Not only does this admirable system of intercommunication bring all parts of the world very closely together, but it tends to produce in all a certain similarity in those characteristics and habits of thought that pertain to the material things of life. We are all imitative, and therefore we tend to imitate each other; but the inferior is more apt to imitate the superior than vice versa. Particularly are we prone to imitate those actions and qualities by which others have attained material success. So it is to be expected, it is already a fact, that the methods whereby a few great nations attained success are already being imitated by other nations. Japan has imitated so well that in some ways she has already surpassed her models.
With such an example before her, should we be surprised that China has also become inoculated with the virus of commercial and political ambitions?

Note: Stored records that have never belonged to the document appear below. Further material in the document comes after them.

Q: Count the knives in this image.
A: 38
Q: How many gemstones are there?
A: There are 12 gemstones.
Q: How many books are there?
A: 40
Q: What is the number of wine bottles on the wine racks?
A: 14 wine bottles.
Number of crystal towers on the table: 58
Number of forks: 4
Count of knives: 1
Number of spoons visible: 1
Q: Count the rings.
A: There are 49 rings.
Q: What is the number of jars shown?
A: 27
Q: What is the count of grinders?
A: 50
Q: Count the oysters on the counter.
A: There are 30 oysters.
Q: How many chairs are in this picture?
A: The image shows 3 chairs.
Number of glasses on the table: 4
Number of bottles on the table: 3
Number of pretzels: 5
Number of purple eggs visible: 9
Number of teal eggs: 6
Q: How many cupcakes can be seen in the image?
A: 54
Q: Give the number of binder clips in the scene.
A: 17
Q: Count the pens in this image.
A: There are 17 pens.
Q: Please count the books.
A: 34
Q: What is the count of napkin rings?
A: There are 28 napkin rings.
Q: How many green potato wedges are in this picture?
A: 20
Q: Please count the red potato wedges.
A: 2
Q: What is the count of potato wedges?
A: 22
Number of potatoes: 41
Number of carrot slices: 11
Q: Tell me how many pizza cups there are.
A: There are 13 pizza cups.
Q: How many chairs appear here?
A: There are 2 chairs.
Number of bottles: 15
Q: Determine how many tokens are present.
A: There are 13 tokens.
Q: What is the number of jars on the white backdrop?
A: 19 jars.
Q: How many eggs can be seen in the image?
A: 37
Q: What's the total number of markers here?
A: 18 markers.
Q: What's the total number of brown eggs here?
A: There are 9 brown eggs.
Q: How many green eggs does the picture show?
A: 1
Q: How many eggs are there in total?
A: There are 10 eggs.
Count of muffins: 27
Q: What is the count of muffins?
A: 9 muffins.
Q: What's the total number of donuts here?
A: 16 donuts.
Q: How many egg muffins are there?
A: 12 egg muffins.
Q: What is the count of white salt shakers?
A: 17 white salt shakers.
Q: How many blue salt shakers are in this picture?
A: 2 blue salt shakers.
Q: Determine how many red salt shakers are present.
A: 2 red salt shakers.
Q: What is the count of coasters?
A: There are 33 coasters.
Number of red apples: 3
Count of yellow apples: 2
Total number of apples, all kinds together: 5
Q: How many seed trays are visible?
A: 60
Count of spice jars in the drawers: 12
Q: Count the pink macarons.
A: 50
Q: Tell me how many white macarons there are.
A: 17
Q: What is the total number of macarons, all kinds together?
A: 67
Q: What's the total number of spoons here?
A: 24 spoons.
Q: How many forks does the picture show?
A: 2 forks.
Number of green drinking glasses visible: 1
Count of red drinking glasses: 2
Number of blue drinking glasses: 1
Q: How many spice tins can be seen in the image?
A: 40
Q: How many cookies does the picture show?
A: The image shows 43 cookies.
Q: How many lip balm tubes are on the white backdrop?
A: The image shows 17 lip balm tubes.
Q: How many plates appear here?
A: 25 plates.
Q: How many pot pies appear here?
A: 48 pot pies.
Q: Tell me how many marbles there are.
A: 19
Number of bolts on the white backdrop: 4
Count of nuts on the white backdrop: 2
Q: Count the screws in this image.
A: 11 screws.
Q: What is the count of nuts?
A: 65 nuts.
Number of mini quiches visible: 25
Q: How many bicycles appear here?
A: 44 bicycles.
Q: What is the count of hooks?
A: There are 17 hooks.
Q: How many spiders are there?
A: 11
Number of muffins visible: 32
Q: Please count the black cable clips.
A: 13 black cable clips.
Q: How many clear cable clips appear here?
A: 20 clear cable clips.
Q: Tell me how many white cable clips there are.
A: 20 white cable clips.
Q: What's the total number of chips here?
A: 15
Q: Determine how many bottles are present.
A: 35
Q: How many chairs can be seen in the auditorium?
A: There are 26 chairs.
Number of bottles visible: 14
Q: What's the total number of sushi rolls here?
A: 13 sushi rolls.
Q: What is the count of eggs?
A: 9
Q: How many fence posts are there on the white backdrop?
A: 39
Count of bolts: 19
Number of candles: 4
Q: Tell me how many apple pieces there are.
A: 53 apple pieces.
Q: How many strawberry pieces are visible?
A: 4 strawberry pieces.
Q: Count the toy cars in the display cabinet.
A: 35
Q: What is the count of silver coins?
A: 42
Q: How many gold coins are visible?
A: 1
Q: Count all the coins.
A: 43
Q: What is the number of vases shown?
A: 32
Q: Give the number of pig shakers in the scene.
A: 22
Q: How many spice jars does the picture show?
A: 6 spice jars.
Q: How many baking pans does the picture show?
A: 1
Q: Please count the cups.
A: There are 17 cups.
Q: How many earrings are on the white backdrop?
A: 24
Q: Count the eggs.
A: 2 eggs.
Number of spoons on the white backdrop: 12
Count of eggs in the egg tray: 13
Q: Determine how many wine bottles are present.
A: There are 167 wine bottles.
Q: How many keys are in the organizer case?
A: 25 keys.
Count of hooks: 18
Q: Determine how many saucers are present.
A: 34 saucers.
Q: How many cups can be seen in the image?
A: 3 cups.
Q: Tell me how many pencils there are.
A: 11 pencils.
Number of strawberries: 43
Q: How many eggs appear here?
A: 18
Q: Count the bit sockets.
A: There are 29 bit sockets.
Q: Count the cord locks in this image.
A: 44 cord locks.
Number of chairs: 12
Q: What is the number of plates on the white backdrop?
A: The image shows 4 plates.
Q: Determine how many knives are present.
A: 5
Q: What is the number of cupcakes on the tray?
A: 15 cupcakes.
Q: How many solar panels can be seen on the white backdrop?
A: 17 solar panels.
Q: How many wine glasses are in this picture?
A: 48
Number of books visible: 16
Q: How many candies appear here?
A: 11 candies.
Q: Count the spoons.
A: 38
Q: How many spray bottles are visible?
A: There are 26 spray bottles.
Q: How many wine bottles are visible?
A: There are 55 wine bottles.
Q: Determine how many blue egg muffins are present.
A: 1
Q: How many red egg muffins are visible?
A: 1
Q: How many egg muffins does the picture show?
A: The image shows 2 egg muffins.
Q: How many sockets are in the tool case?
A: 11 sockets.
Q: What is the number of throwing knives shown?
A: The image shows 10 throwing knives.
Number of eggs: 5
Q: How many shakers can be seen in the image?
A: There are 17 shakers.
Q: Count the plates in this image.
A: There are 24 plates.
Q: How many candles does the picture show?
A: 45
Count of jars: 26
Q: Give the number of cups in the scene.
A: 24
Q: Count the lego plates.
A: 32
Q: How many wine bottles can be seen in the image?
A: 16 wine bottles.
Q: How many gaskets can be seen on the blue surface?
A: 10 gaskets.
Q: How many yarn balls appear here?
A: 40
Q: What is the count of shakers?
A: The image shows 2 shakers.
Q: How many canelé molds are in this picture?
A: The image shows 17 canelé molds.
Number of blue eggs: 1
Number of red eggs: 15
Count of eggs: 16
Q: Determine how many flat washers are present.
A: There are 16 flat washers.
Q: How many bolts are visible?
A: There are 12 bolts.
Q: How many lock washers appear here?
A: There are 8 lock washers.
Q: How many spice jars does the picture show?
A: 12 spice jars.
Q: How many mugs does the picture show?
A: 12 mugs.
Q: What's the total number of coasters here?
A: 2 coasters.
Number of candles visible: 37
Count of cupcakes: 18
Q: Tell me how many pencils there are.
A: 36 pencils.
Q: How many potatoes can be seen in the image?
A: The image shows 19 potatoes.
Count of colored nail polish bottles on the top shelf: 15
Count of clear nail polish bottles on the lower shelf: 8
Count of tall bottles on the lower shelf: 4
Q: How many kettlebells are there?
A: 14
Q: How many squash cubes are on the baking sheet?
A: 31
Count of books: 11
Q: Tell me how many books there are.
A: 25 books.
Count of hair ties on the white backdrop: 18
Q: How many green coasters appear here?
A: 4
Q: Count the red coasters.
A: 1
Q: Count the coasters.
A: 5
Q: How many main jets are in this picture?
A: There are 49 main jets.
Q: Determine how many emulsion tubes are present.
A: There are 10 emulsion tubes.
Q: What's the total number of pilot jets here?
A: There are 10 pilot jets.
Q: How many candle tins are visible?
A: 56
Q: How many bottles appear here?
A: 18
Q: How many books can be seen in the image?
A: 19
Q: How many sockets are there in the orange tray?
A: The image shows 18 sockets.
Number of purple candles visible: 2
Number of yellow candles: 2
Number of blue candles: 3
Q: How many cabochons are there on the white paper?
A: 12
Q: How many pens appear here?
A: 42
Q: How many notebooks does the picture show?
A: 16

It cannot be many years before she will be in the running with the rest of us, with 400,000,000 of people to do the work; people of intelligence, patience, endurance, and docility; people with everything to gain and nothing to lose; with the secret of how to succeed already taught by other nations, which she can learn from an open book.
If Japan has learned our secret and mastered it in fifty years, will China not be able to do it in less than fifty years?
Before we answer this question, let us realize clearly that China is much nearer to us in civilization than Japan was fifty years ago; that China has Japan’s example to guide her, and also that any degree of civilization which was acquired by us in say one hundred years will not require half that time for another nation merely to learn. The same is true of all branches of knowledge; the knowledge of the laws of nature which it took Newton many years to acquire may now be mastered by any college student in two months. And let us not forget, besides, that almost the only difficult element of civilization which other people need to acquire, in order to enter into that world-wide competition which is characteristic of the time we live in, is “engineering” broadly considered. Doubtless there are other things to learn besides; but it is not apparent that any other things have contributed largely to the so-called new civilization of Japan. Perhaps Japan has advanced enough in Christianity to account for her advance in material power, but if so she keeps very quiet about it. It may be, also, that the relations of the government to the governed people of Japan are on a higher plane than they used to be, but on a plane not yet so high as in our own country; but has any one ever seen this claimed or even stated? It may be that the people of Japan are more kindly, brave, courteous, and patriotic than they were, and that their improvement has been due to their imitating us in these matters; but this is not the belief of many who have been in Japan. One thing, however, is absolutely sure; and that is that Japan’s advance has been simultaneous with her acquirement of the engineering arts, especially as applied to military and naval matters and the merchant marine.